L’historien de l’art évoque ensuite la politique de pillage menée par Napoléon et ses armées, qui fit suite aux destructions d’objets religieux durant la Révolution française. Et bien sûr, la guerre de 1939-1945, où les nazis pillèrent l’art à une grande échelle, non sans détruire des milliers de synagogues. Concernant les objets rapportés en France par l’empereur Bonaparte, ceux-ci ont en partie été récupérés par les vainqueurs, soit l’Allemagne et l’Autriche. D’autres dorment encore dans des musées. C’est le cas des Noces de Cana, tableau volé à Venise, qui se trouve au Musée du Louvre. Ou des frises de l’Acropole, installées à Londres, que le musée grec du même nom attend de pied ferme.

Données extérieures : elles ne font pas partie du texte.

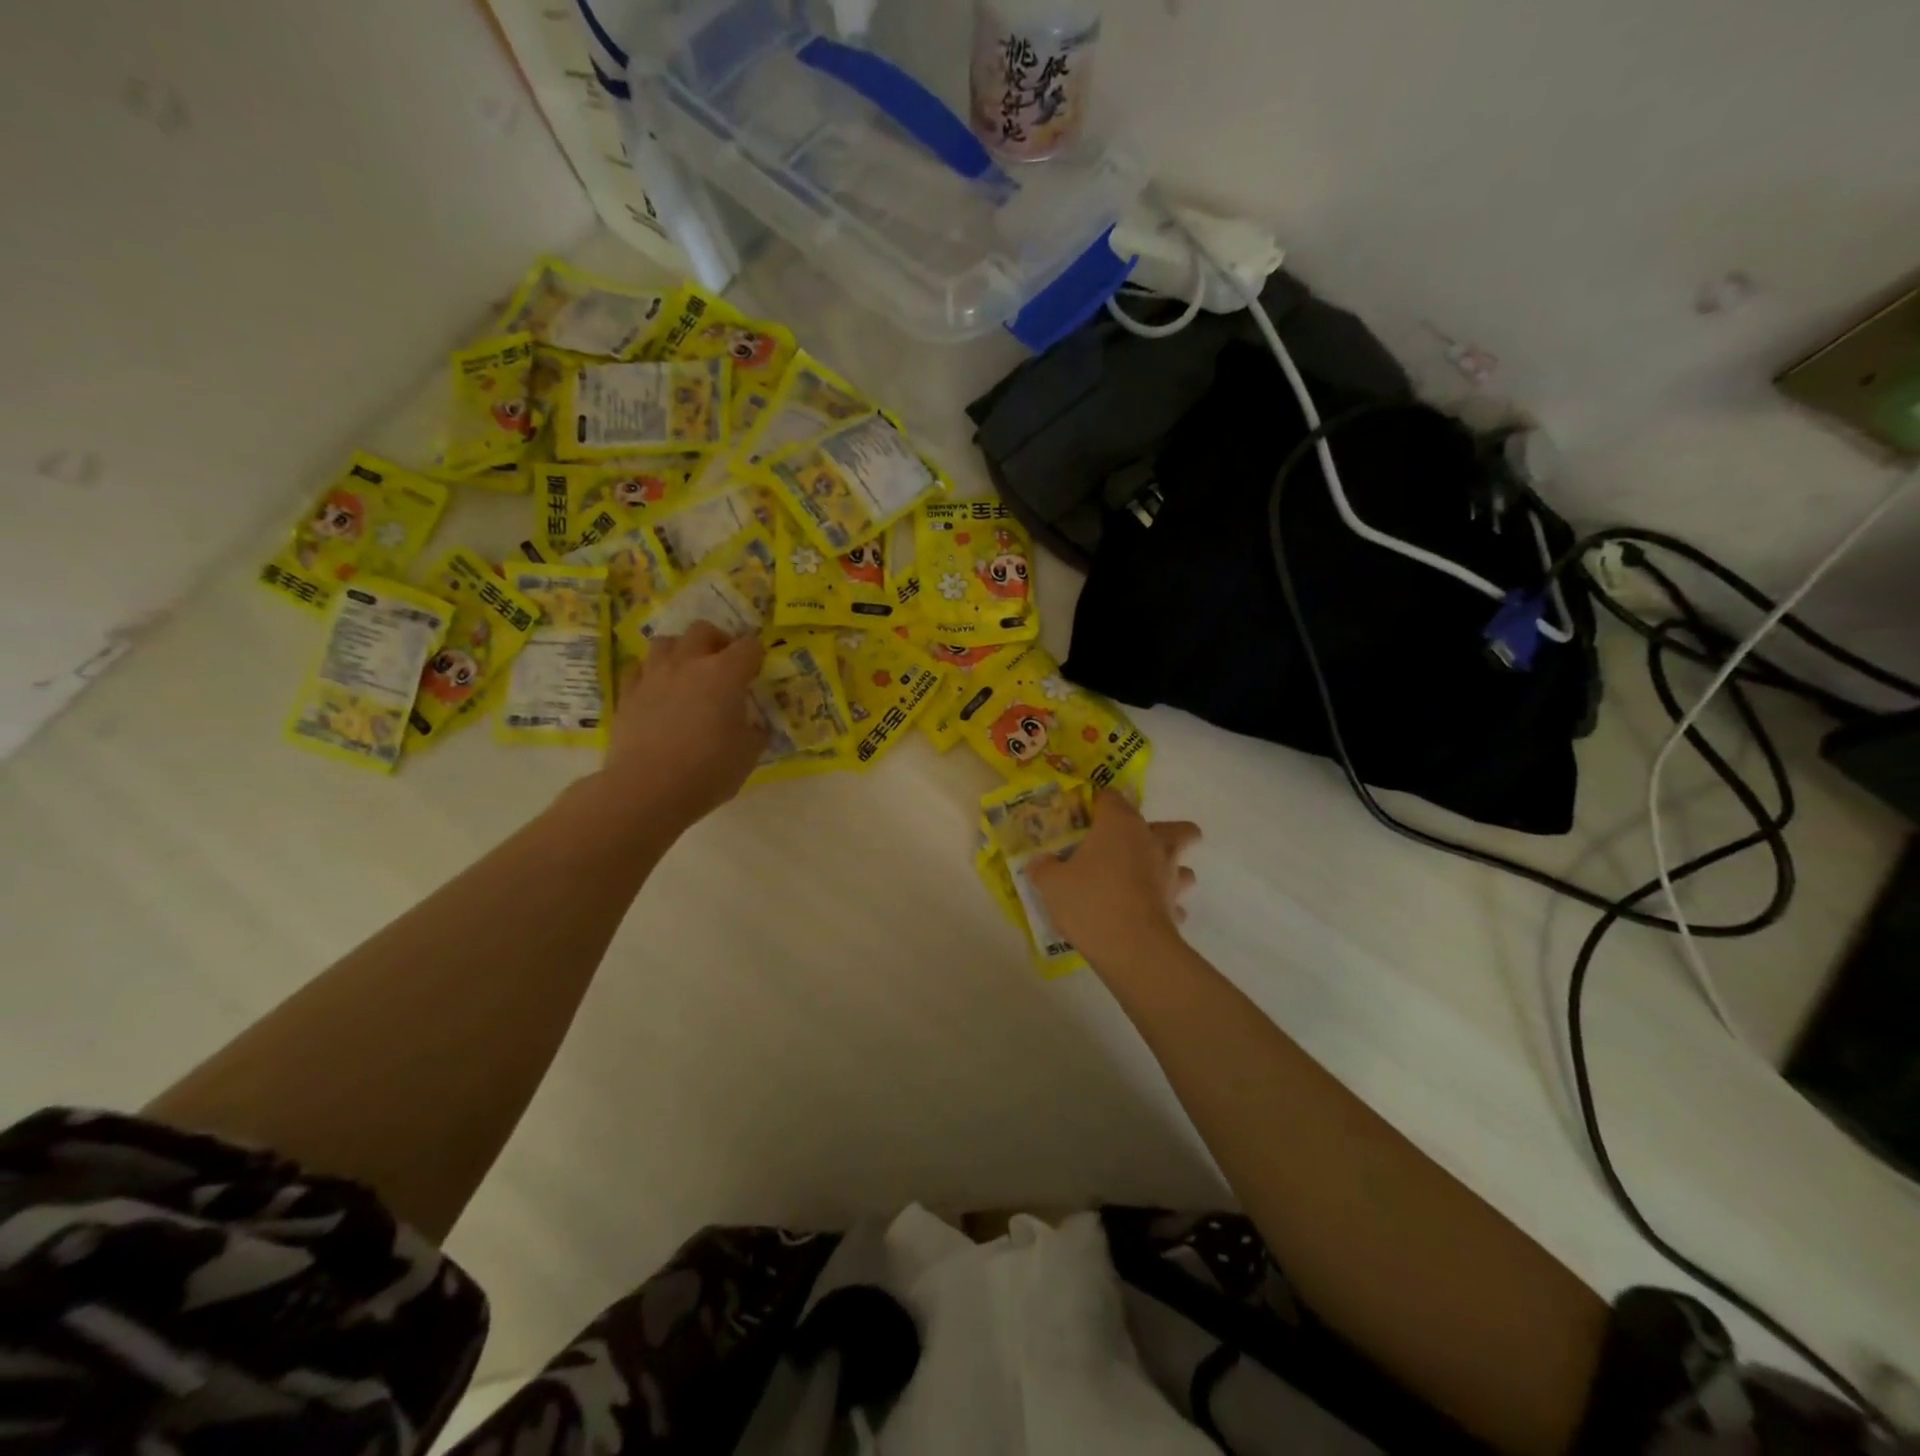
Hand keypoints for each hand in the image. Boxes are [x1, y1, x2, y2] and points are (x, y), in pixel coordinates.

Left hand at [602, 622, 767, 826]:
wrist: (647, 789)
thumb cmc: (708, 771)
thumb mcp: (748, 755)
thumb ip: (755, 732)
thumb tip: (755, 725)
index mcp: (724, 674)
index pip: (749, 646)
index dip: (757, 655)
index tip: (758, 670)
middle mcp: (688, 664)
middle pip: (703, 630)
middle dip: (717, 641)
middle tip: (724, 664)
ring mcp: (653, 676)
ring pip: (665, 642)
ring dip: (681, 650)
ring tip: (687, 672)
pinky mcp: (627, 693)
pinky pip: (638, 668)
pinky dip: (651, 673)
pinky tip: (657, 690)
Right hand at [1029, 791, 1199, 966]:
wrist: (1130, 947)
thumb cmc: (1089, 901)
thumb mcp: (1051, 883)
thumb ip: (1043, 867)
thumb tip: (1039, 862)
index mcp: (1120, 825)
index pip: (1112, 797)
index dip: (1098, 803)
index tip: (1084, 818)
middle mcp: (1152, 842)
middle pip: (1178, 828)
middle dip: (1164, 832)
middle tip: (1135, 847)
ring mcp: (1170, 875)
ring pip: (1185, 865)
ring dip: (1171, 870)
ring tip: (1146, 881)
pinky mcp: (1176, 907)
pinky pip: (1176, 902)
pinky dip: (1166, 905)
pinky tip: (1146, 913)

Pas de formule juridique universelle

Le temps n’efface pas les demandes. «La restitution de bien spoliés par les nazis a sensibilisé le monde à ces questions et le phénomène s’est élargi à travers le concept des œuvres identitaires», indique Frédéric Elsig. L’Égypte, la Grèce, l’Italie, figurent en bonne place dans les pays demandeurs. Mais aucune formule juridique universelle n’existe pour régler ces cas de façon simple, même si le droit anglo-américain établit que l’acquisition de la propriété d’un objet volé n’est pas possible. D’où le principe de diplomatie culturelle mis en avant par l’UNIGE. Marc-André Renold évoque à ce sujet le cas récent d’une fiche de salaire signée de la main de Jean Calvin. Découverte en 2016 lors d’une vente aux enchères aux USA, ladite fiche a fait l’objet d’un échange de bons procédés entre le propriétaire de ce lot et le canton de Genève, qui refusait de payer pour une archive historique lui appartenant. C’est un mécène genevois, intéressé à faire bonne impression dans sa ville d’accueil, qui a réglé la note.

Mais comment vérifier les conditions du passage d’un objet cultuel ou religieux dans les mains d’un explorateur du XIXe siècle? Les biens exposés dans les musées ethnographiques ont-ils tous été spoliés? «Dans nombre de cas, les ethnologues ont acquis ces objets d’une façon légitime. Les acquisitions sont accompagnées de notes et autres documents qui peuvent permettre de retracer leur origine», explique Marc-André Renold. L’échange peut apparaître trouble a posteriori, comme pour la statuette de la divinité Ekeko, acquise par le Suisse Johann Jakob von Tschudi en 1858 contre, dit-on, une bouteille de cognac et restituée par Berne à la Bolivie en 2014.

Frédéric Elsig rappelle que l’Office fédéral de la culture finance des recherches en matière de provenance. Dans tous les cas, le mouvement de retour de ces objets symboliques est amorcé. C’est le cas en France, où le président Macron a initié dès 2017 un processus de restitution d’objets à l’Afrique. Dans les litiges, les arguments s’entrechoquent et tirent sur plusieurs ficelles. D’un côté, les communautés et pays d’origine ont droit de retrouver leurs sources. De l’autre, les collections muséales proposent un accès universel à ces œuvres, qu’ils contribuent à protéger.